Именно — как знакомой знакомый… Но прежде —
представился!..
А она — попросту его не
знает…
Он что: якобы, однажды, когда-то давно и где-то
далеко, они ехали в одном вагоне. И вот сейчас, дескать,
он тут, в ее городе…
Она — ничего не
помнит!..
Он с грустью, слышно,
уже — из трубки в трубку — подробнее.
Лет двадцать
тому назад — двадцать лет!.. — они, он и она, ехали в поезде того
«дальнего следования», в одном вагоне, в одном купе, на соседних местах… Да
весной, в мае!.. Она — уже ехала; по его словам, с юга, с какой-то базы отдыха. А он —
сел утром; там, где служил; солдат, только что из армии, в парадной форме. Вот
и были вместе целый день, сидя за столиком у окна, напротив друг друга. И, мол,
говорили, говорили… Да, на остановках он выбегал за
мороженым!.. Поздним тем вечером он вышел в своем родном городе. Ну, а она
поехала дальше…
Она… Нет…
Конкретно не помнит…
И, лишь гордо мыча в
неуютное пространство, — ничего пока не понимает!..
На юг, да, ездила… Но сколько раз!.. И если… двадцать лет тому, то ей было
тогда… около тридцати?.. А ему, после армии… было примерно двадцать?.. И
значит — просто так сидели и болтали… Но сколько
у нее, до и после и вовсе не просто так, было мужчин!..
Нет, ничего о том
случае, — хотя, признаться, она сейчас немножко и
жалеет, — не припомнит…
А
главное — никак не поймет, уже нервничая, даже о цели звонка!..
Он же не вовсе, однако,
приуныл.
Сегодня…
точнее, вчера он приехал в этот, в ее, город. Впервые сюда. В командировку.
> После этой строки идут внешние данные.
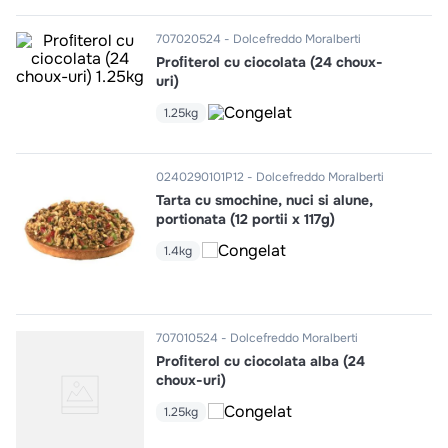
707020524
Dolcefreddo Moralberti
Proﬁterol cu ciocolata (24 choux-
uri)
1.25kg
0240290101P12
Dolcefreddo Moralberti
Tarta cu smochine, nuci si alune,
portionata (12 portii x 117g)
1.4kg
707010524
Dolcefreddo Moralberti
Proﬁterol cu ciocolata alba (24
choux-uri)
1.25kg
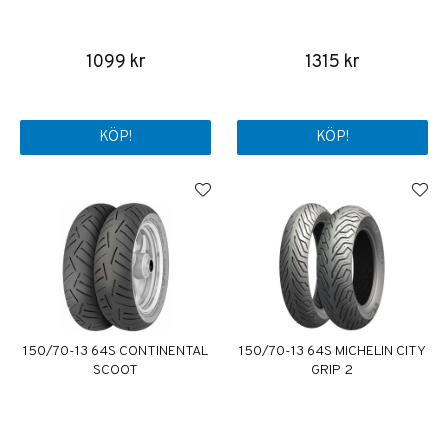
1099 kr
1315 kr
KÖP!
KÖP!
150/70-13 64S CONTINENTAL
150/70-13 64S MICHELIN CITY
SCOOT
GRIP 2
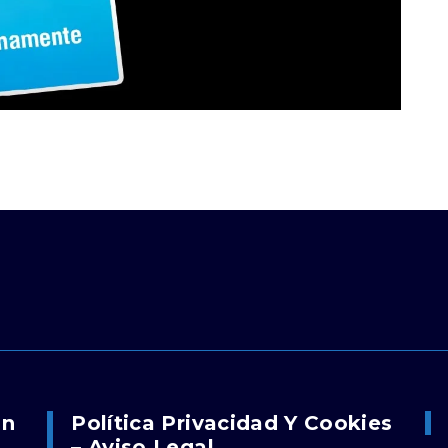
on
Política Privacidad Y Cookies
– Aviso Legal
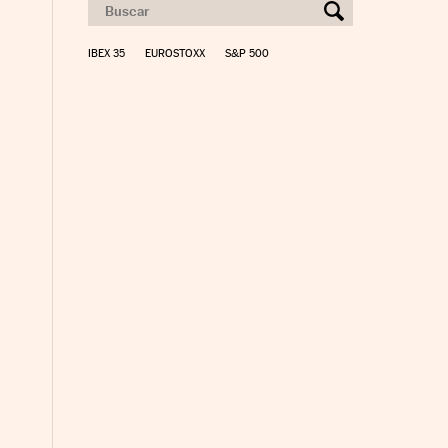
IBEX 35
EUROSTOXX
S&P 500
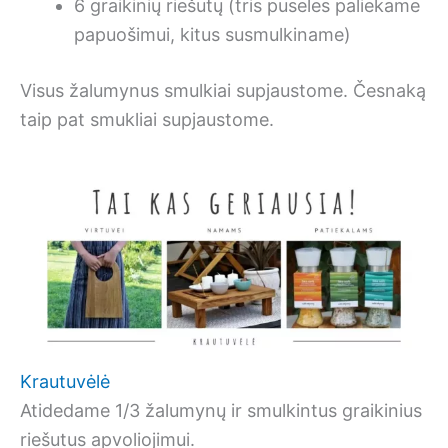
6 graikinių riešutų (tris puseles paliekame
papuošimui, kitus susmulkiname)
Visus žalumynus smulkiai supjaustome. Česnaką
taip pat smukliai supjaustome.
Krautuvėlė
Atidedame 1/3 žalumynų ir smulkintus graikinius
riešutus apvoliojimui.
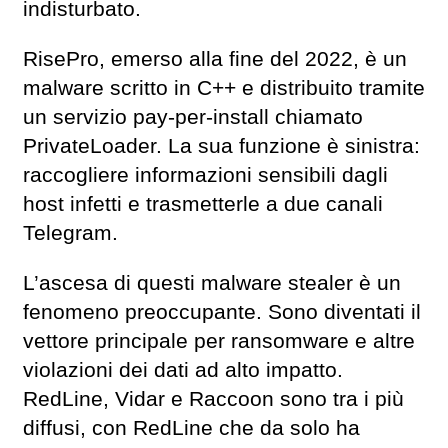
indisturbato.
RisePro, emerso alla fine del 2022, è un
malware scritto in C++ e distribuito tramite
un servizio pay-per-install chiamato
PrivateLoader. La sua funzione è sinistra:
raccogliere informazioni sensibili dagli
host infetti e trasmetterle a due canali
Telegram.
L’ascesa di questi malware stealer è un
fenomeno preoccupante. Sono diventati il
vettore principale per ransomware e altre
violazioni dei dati ad alto impatto.
RedLine, Vidar e Raccoon sono tra i più
diffusi, con RedLine che da solo ha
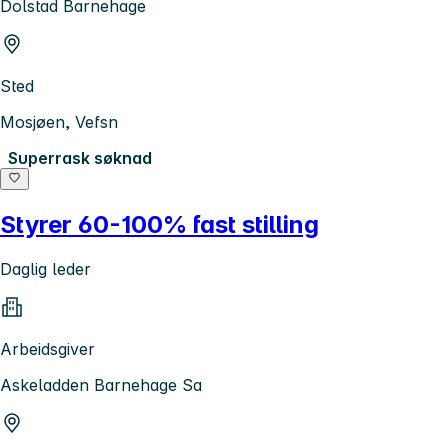
Dolstad Barnehage
Sted
Mosjøen, Vefsn
Superrask søknad
Styrer 60-100% fast stilling
Daglig leder
Arbeidsgiver
Askeladden Barnehage Sa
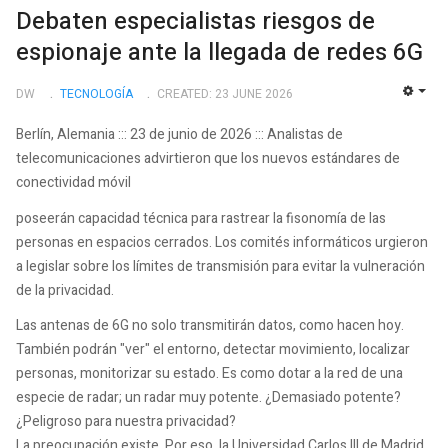
Debaten especialistas riesgos de
espionaje ante la llegada de redes 6G
DW
TECNOLOGÍ­A
CREATED: 23 JUNE 2026
EMP
Berlín, Alemania ::: 23 de junio de 2026 ::: Analistas de
telecomunicaciones advirtieron que los nuevos estándares de
conectividad móvil
poseerán capacidad técnica para rastrear la fisonomía de las
personas en espacios cerrados. Los comités informáticos urgieron
a legislar sobre los límites de transmisión para evitar la vulneración
de la privacidad.
Las antenas de 6G no solo transmitirán datos, como hacen hoy.
También podrán "ver" el entorno, detectar movimiento, localizar
personas, monitorizar su estado. Es como dotar a la red de una
especie de radar; un radar muy potente. ¿Demasiado potente?
¿Peligroso para nuestra privacidad?
La preocupación existe. Por eso, la Universidad Carlos III de Madrid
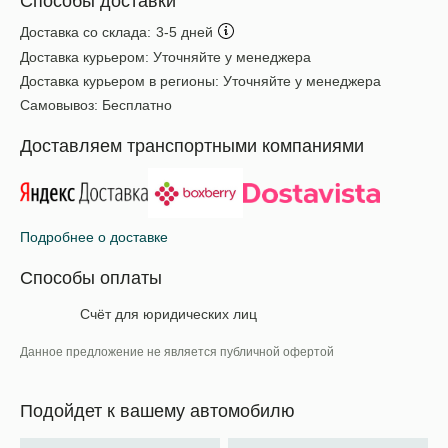
Способы доставки
Доставка со склада:
3-5 дней
Доставка курьером:
Уточняйте у менеджера
Доставка курьером в регионы:
Уточняйте у менеджера
Самовывоз:
Бесплатно
Доставляем транспортными компаниями
Подробнее о доставке
Способы оплаты
Счёт для юридических лиц
Данное предложение не является публичной офертой
Подойдет к вашему автомобилю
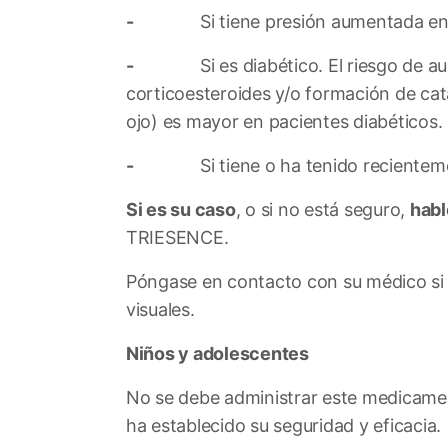
-
Si tiene presión aumentada en e
-
Si es diabético. El riesgo de aumen
corticoesteroides y/o formación de cata
ojo) es mayor en pacientes diabéticos.
-
Si tiene o ha tenido recientemente
Si es su caso
, o si no está seguro,
habl
TRIESENCE.
Póngase en contacto con su médico si p
visuales.
Niños y adolescentes
No se debe administrar este medicame
ha establecido su seguridad y eficacia.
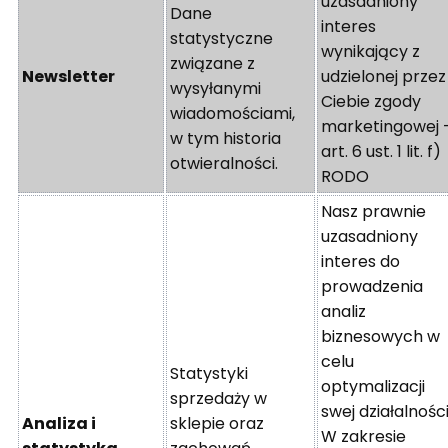
uzasadniony
Dane
interes
statystyczne
wynikający z
związane z
Newsletter
udzielonej przez
wysyłanymi
Ciebie zgody
wiadomościami,
marketingowej 
w tym historia
art. 6 ust. 1 lit. f)
otwieralności.
RODO
Nasz prawnie
uzasadniony
interes do
prowadzenia
analiz
biznesowych w
celu
Statystyki
optymalizacji
sprzedaży w
swej działalności
Analiza i
sklepie oraz
W zakresie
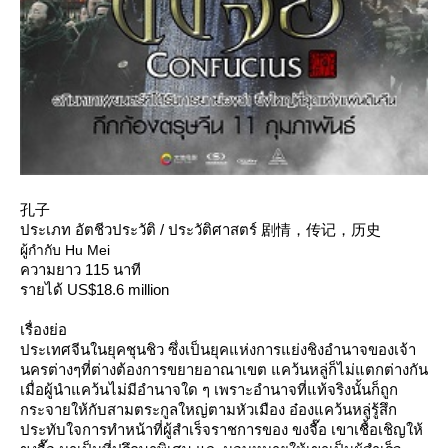
孔子
ประเภท อัตชีวประวัติ / ประวัติศาสตร์ 剧情，传记，历史
ผู้กำกับ Hu Mei
ความยาว 115 นาที
รายได้ US$18.6 million
เรื่องย่อ
ประเทศจีนในยุคชุนชิว ซึ่งเป็นยุคแห่งการแย่งชิงอำนาจของเจ้า
นครต่างๆที่ต่างต้องการขยายอาณาเขต แคว้นหลู่ก็ไม่แตกต่างกัน
เมื่อผู้นำแคว้นไม่มีอำนาจใด ๆ เพราะอำนาจที่แท้จริงนั้นก็ถูก
กระจายให้กับสามตระกูลใหญ่ตามหัวเมือง อ๋องแคว้นหลู่รู้สึก
ประทับใจการทำหน้าที่ผู้สำเร็จราชการของ ขงจื๊อ เขาเชื้อเชิญให้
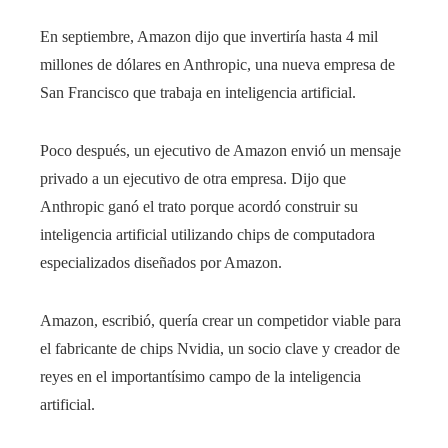
En septiembre, Amazon dijo que invertiría hasta 4 mil
millones de dólares en Anthropic, una nueva empresa de
San Francisco que trabaja en inteligencia artificial.
Poco después, un ejecutivo de Amazon envió un mensaje
privado a un ejecutivo de otra empresa. Dijo que
Anthropic ganó el trato porque acordó construir su
inteligencia artificial utilizando chips de computadora
especializados diseñados por Amazon.
Amazon, escribió, quería crear un competidor viable para
el fabricante de chips Nvidia, un socio clave y creador de
reyes en el importantísimo campo de la inteligencia
artificial.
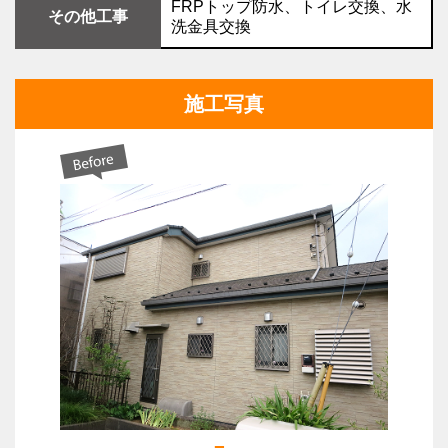
FRPトップ防水、トイレ交換、水
その他工事
洗金具交換
施工写真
На
несколько дней.
— Давайте встретимся!
Она, — соображая уже
неведомо что, — все вымучивала из себя вопросы… о деталях той, в поезде,
встречи…
Бывало, конечно, такое… она
и глазами… всерьез обещала…
Но голос в трубке все
звучал… он был какой-то… правильный…
И ей тут стало грезиться что-то… редкостное…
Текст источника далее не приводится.